Вдруг главный врач дернул Эвизу за руку, сорвав ее с дорожки. Они очутились за дико разросшимся кустарником.
— Нагнитесь скорее! — шепнул тормансианин так требовательно, что Эвиза повиновалась. От ворот бежали несколько людей, гнавших впереди себя тучного человека с серым лицом и выкаченными глазами. Раззявленный рот его судорожно хватал воздух. Силы оставляли беглеца. Он остановился шатаясь. Один из преследователей схватил его за шею и, высоко подняв колено, сильным ударом разбил об него лицо беглеца. Тот с визгом прижал ладони к исковерканному носу и губам. Тяжкий удар в ухо сбил жертву с ног. Преследователи принялись топтать поверженного ногами. Эвиза вырвалась от главного врача и побежала к месту расправы, крича: «Остановитесь! Перестаньте!»

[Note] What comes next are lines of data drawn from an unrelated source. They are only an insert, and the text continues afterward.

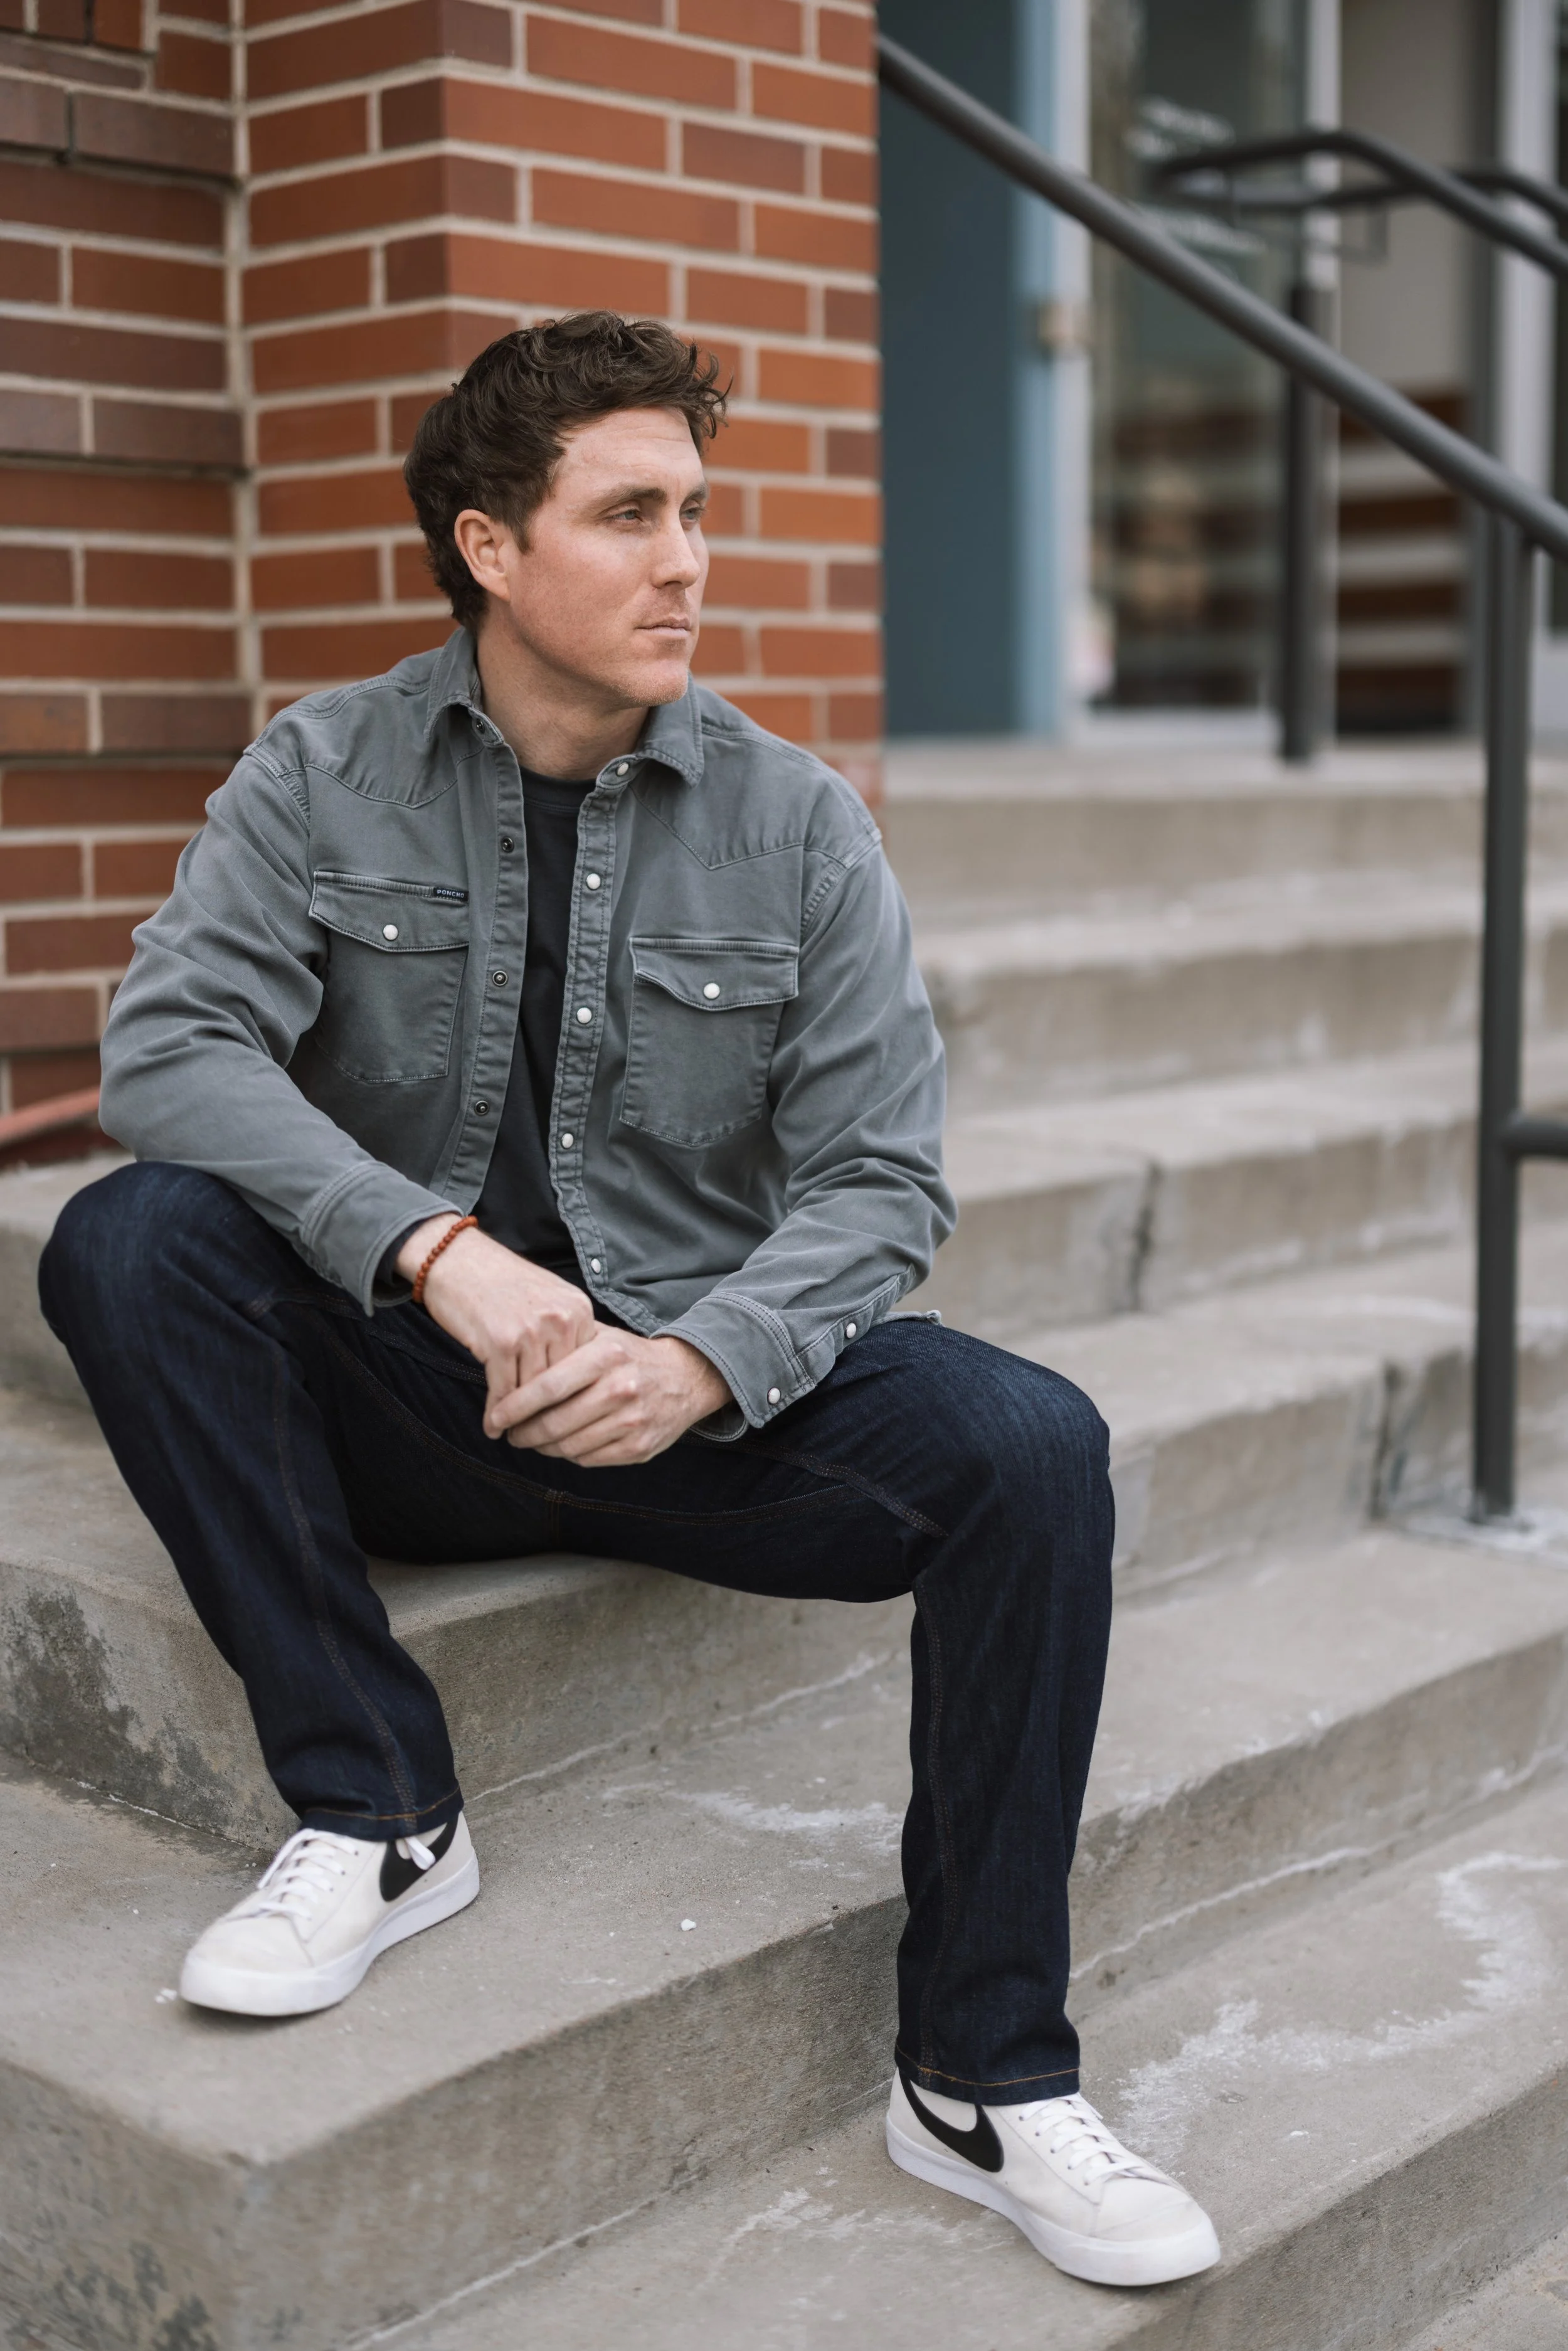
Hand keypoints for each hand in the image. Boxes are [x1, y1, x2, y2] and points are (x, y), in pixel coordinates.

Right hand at [397, 1216, 595, 1432]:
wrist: (455, 1259)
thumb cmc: (500, 1283)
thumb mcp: (548, 1300)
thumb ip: (566, 1335)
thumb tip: (574, 1383)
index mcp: (579, 1310)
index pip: (584, 1369)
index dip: (572, 1398)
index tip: (565, 1422)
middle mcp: (562, 1320)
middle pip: (562, 1385)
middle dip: (549, 1414)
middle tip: (538, 1439)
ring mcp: (532, 1331)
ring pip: (533, 1392)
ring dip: (522, 1419)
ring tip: (515, 1436)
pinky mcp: (500, 1342)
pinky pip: (504, 1391)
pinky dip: (497, 1413)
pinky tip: (492, 1427)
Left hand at [493, 1327, 731, 1465]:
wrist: (685, 1377)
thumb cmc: (628, 1356)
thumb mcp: (600, 1337)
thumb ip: (561, 1347)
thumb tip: (510, 1366)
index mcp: (606, 1356)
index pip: (548, 1387)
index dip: (514, 1407)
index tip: (495, 1417)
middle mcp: (622, 1387)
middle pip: (555, 1423)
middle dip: (523, 1433)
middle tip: (511, 1433)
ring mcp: (633, 1421)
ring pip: (568, 1446)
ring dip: (542, 1447)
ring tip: (531, 1439)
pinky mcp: (640, 1446)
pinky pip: (588, 1459)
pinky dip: (568, 1454)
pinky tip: (562, 1444)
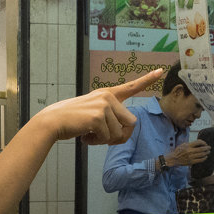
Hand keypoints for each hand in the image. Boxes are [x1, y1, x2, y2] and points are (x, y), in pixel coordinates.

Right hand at [35, 69, 163, 144]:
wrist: (53, 121)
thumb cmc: (73, 120)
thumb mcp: (94, 114)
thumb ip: (111, 119)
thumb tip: (124, 134)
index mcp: (107, 94)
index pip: (131, 86)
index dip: (147, 79)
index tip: (160, 71)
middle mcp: (108, 97)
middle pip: (130, 123)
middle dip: (119, 136)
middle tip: (102, 138)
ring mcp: (103, 106)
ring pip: (119, 133)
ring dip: (105, 140)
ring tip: (89, 134)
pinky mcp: (98, 117)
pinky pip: (107, 138)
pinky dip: (96, 142)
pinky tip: (84, 136)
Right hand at [166, 139, 209, 166]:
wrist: (174, 159)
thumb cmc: (179, 151)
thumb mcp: (183, 144)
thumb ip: (191, 143)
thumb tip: (199, 142)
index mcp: (188, 145)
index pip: (198, 142)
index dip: (203, 142)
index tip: (205, 143)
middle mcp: (190, 151)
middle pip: (201, 149)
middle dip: (207, 148)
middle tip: (209, 147)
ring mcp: (191, 157)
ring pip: (202, 154)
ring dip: (206, 153)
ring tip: (208, 152)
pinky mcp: (191, 162)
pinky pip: (200, 160)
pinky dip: (204, 158)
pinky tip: (205, 157)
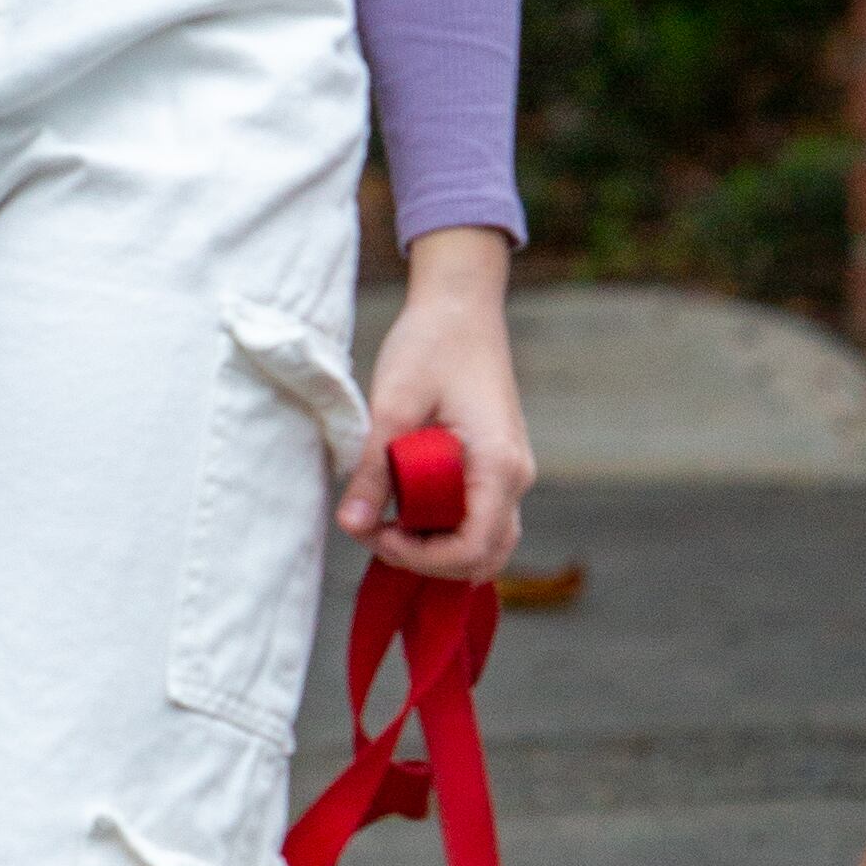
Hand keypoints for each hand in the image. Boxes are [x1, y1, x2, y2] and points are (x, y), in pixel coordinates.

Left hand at [341, 224, 532, 586]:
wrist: (460, 305)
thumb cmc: (431, 344)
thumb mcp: (393, 406)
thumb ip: (375, 469)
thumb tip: (351, 525)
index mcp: (498, 464)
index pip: (471, 548)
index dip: (420, 558)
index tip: (376, 533)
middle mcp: (515, 476)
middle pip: (484, 557)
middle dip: (427, 560)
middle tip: (377, 531)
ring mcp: (510, 473)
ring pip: (485, 543)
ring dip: (436, 547)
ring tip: (389, 521)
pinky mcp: (496, 466)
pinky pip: (478, 517)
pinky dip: (443, 527)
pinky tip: (404, 505)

Истязатели — шестеро КЖИ — оставили избитого валяться на земле и грозно повернулись к Эвизе. Безмерное удивление пробежало по шести озверелым лицам. Кулаки разошлись, тени улыбок мелькнули на искривленных губах. В наступившем молчании только рыдал и хлюпал кровью избитый, переворачиваясь лицом вниз.
— Как вы можете, шестеро молодых, бить одного, толстого и старого?
Крепкий человек в голубой рубашке наклонился вперед и ткнул пальцем в Эвизу.
— Великая Змея! Как я не сообразил! Ты — с Земли?
— Да! — коротко ответила Эвиза, опускаясь на колено, чтобы осмотреть раненого.
— Оставь падаль! Дрянь живуча! Мы его только проучили.
— За что?
— За то, что эти проклятые холуи выдумывают небылицы о нашей жизни, перевирают историю, доказывая величие и мудрость тех, кто им разрешает жить подольше и хорошо платит. Одна фраза в их писанине, понравившаяся владыкам, — и за нее приходится расплачиваться всем нам, а они продолжают уверять владык в том, чего не было и не может быть. Таких мало бить, надо убивать!
— Подождите! — воскликнула Эвиза. — Может, он не так уж виноват. Вы здесь не заботитесь о точности сказанного или написанного. Писатели тоже не думают о последствиях какой-нибудь хлесткой, эффектной фразы; ученые — о том темном, что повлечет за собой их открытие. Они торопятся скорее оповестить мир, напоминая кричащих петухов.
Предводитель расплылся в неожиданно открытой и симпатичной улыбке.